→ CONSIGNE A
Selon le texte sur la privation d'eau et de nourriture à Gaza, combien de fois les points de distribution ont-ils été visés en deux semaines ?

→ TEXTE PROPOSÉ
Israël mène une stratégie systématique de privation d’eau, ajoutant un crime de guerre de plus à la liste de ceux qui visent la vie quotidienne des civils. À Gaza ville, l’occupant a détruit la conduite principale alimentant le quartier at- Tuffâh, lors du massacre perpétré à l’école Dar Al-Arqam, située dans le même secteur. Depuis, les habitants peinent chaque jour à obtenir de l’eau potable. Partir à la recherche d’une simple gorgée est devenue un parcours d’endurance.
Récipients vides et files de la faim
Hommes, femmes, enfants, personnes âgées... tous attendent pendant des heures, sous une chaleur accablante, dans l’espoir de recevoir une ration de survie, en l’absence de toute alternative. Les points de passage restent fermés, l’aide humanitaire et le gaz de cuisson sont bloqués. Ils viennent avec des casseroles, des seaux, ou n’importe quel récipient pour emporter une maigre portion de nourriture sans goût, mais capable, au moins, d’apaiser temporairement la faim.
Ces soupes populaires sont gérées par des organismes comme le Programme alimentaire mondial (PAM), la Croix-Rouge, et quelques associations caritatives dépendant de l’aide étrangère. Leur objectif : atteindre le plus grand nombre possible de Gazaoui·es, face à l’effondrement économique et à une guerre d’extermination qui dure depuis plus d’un an et demi.
Mais malgré leur rôle vital, ces points de distribution n’échappent pas aux attaques : ils ont été visés à quatre reprises en deux semaines à peine, dans plusieurs secteurs de la bande de Gaza assiégée.
Pourtant, ces lieux sont désignés comme « zones sûres » par l’armée israélienne, des endroits supposément réservés à l’aide humanitaire, où les civils sont régulièrement sommés de se réfugier. Mais c’est précisément là, dans ces lieux d’attente et d’espoir, que des enfants, des femmes et des hommes trouvent la mort sous les bombes.
Imaginez perdre un proche simplement parce qu’il était allé chercher un repas modeste, à peine suffisant pour tenir quelques heures, mais devenu la seule option sous blocus et famine. Voilà la réalité à Gaza.
Lors de l’une de ces frappes contre un point de distribution, trois enfants ont péri. Ils étaient simplement sortis chercher un repas pour leur famille affamée. Ils ne sont pas revenus avec leurs casseroles, mais sur les épaules de leurs proches, leurs petits corps couverts de poussière et de sang.
Leurs ustensiles ont volé en éclats, le riz et les lentilles mélangés à leur sang chaud. Cette scène brutale résume toute l’horreur de la guerre quand elle pénètre le quotidien de ceux qui ont faim.
Ces enfants n’étaient pas des combattants. Ils n’étaient pas armés. Ils portaient uniquement les espoirs de leurs petits frères et sœurs pour un repas chaud. Le bombardement a été la réponse impitoyable à leur faim.

(Sources de documents en texte brut)

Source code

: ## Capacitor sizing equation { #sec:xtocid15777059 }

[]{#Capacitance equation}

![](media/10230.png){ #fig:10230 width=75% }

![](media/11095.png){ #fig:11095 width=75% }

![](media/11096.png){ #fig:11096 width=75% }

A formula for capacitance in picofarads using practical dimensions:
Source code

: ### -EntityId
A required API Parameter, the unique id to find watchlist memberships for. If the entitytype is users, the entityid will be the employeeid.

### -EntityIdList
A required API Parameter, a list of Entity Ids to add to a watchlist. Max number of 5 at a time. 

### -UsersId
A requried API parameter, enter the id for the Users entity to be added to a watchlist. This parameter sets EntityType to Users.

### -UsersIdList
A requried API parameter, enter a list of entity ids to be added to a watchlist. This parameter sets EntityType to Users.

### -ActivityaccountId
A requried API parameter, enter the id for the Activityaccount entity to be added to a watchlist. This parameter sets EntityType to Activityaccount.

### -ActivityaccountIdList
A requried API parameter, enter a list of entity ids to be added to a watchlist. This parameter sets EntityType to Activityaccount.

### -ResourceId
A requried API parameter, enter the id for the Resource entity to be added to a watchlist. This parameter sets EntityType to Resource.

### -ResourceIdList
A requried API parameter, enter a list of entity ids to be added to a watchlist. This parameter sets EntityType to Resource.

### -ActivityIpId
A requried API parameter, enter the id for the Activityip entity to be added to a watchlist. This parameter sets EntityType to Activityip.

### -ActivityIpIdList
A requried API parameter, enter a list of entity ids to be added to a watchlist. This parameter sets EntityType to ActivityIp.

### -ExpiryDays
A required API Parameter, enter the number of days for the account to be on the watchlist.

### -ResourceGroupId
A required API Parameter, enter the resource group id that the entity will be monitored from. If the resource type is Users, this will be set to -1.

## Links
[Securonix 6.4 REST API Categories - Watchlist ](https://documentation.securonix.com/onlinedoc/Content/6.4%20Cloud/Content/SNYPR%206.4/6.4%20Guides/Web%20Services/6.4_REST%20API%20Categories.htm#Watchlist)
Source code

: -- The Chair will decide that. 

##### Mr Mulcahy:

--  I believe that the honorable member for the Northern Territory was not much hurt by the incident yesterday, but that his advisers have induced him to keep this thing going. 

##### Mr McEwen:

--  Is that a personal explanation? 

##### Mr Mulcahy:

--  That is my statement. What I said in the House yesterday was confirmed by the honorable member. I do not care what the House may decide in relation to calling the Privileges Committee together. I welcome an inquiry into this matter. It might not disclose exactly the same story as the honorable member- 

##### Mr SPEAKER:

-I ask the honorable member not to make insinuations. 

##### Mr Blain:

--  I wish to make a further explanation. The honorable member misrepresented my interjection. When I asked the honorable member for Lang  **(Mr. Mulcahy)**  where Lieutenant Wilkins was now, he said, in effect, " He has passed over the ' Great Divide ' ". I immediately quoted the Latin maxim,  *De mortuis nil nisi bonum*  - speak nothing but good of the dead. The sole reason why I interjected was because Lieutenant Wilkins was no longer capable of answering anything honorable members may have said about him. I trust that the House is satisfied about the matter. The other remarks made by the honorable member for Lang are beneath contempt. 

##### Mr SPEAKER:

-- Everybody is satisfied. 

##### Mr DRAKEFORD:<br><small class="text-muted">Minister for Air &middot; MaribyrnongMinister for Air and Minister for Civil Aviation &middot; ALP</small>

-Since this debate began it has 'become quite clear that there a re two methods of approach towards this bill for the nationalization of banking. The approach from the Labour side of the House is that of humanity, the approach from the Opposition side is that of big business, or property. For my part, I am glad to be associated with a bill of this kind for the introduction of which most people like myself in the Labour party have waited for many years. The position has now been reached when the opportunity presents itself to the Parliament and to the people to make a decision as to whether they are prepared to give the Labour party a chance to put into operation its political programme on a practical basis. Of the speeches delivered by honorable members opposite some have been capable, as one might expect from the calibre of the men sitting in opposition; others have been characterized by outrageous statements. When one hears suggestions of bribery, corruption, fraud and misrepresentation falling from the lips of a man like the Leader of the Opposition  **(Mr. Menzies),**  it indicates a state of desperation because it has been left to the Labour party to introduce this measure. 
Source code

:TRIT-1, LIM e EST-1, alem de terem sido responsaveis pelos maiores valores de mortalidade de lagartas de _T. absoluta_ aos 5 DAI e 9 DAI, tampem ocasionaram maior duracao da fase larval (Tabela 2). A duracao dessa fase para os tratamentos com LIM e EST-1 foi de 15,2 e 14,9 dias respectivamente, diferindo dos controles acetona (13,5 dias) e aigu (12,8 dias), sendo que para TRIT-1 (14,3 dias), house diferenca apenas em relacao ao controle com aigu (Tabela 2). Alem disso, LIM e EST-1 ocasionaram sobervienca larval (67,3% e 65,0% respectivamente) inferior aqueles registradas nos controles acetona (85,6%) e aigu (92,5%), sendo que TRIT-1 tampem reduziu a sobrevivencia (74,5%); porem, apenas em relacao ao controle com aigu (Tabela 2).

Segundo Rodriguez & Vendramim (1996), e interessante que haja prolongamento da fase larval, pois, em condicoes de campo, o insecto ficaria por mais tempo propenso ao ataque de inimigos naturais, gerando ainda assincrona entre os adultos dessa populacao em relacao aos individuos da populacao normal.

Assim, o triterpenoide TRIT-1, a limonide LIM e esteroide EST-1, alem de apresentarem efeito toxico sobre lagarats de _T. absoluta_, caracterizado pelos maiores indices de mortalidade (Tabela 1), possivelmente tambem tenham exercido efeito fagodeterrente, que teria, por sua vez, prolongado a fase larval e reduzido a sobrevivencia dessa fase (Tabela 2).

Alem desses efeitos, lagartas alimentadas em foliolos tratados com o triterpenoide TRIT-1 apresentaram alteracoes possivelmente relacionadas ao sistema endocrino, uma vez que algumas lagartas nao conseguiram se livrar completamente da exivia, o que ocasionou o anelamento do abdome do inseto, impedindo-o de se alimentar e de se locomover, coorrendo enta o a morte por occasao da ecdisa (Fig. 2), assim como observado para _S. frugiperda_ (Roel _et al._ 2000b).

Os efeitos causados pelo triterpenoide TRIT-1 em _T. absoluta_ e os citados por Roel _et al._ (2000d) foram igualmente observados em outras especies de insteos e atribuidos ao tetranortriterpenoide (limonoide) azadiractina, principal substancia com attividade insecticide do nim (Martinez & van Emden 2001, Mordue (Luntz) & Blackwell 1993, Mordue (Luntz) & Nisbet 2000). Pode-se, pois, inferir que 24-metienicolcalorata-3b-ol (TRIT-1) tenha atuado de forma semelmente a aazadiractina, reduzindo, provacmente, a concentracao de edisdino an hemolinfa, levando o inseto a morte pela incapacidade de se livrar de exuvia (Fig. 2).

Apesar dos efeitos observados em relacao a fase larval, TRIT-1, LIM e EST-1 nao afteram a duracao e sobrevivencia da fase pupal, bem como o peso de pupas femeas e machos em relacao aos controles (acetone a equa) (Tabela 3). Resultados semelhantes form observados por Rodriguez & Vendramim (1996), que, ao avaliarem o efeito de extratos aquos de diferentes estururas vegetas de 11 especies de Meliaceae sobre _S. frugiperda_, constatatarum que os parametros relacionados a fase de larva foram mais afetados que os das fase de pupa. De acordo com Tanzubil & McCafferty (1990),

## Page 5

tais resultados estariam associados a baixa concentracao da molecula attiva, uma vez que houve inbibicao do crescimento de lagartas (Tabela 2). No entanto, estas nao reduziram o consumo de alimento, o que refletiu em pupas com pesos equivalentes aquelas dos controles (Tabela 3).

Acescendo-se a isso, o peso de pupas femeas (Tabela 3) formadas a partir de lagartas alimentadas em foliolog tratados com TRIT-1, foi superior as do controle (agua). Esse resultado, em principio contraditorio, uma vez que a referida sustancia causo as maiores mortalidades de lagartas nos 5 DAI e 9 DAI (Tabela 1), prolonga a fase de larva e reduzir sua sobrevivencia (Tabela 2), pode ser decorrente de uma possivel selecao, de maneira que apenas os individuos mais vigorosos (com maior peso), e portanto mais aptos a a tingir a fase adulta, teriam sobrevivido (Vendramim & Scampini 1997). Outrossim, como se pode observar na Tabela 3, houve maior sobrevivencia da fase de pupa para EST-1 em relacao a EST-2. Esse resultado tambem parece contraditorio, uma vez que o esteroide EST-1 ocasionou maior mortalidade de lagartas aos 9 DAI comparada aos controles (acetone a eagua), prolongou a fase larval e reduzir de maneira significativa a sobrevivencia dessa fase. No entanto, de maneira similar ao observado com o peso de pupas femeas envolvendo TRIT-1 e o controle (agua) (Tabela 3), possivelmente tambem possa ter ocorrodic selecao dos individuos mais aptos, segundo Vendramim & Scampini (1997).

→ CONSIGNE B
Relevez chaque ligne des entrées qui contient le mot « from ».

→ RÉPONSE FINALE A
À quatre reprises.

→ RÉPONSE FINALE B
A required API Parameter, enter the resource group id that the entity will be monitored from. If the resource type is Users, this will be set to -1.
-Since this debate began it has 'become quite clear that there a re two methods of approach towards this bill for the nationalization of banking. The approach from the Labour side of the House is that of humanity, the approach from the Opposition side is that of big business, or property. For my part, I am glad to be associated with a bill of this kind for the introduction of which most people like myself in the Labour party have waited for many years. The position has now been reached when the opportunity presents itself to the Parliament and to the people to make a decision as to whether they are prepared to give the Labour party a chance to put into operation its political programme on a practical basis. Of the speeches delivered by honorable members opposite some have been capable, as one might expect from the calibre of the men sitting in opposition; others have been characterized by outrageous statements. When one hears suggestions of bribery, corruption, fraud and misrepresentation falling from the lips of a man like the Leader of the Opposition  **(Mr. Menzies),**  it indicates a state of desperation because it has been left to the Labour party to introduce this measure. 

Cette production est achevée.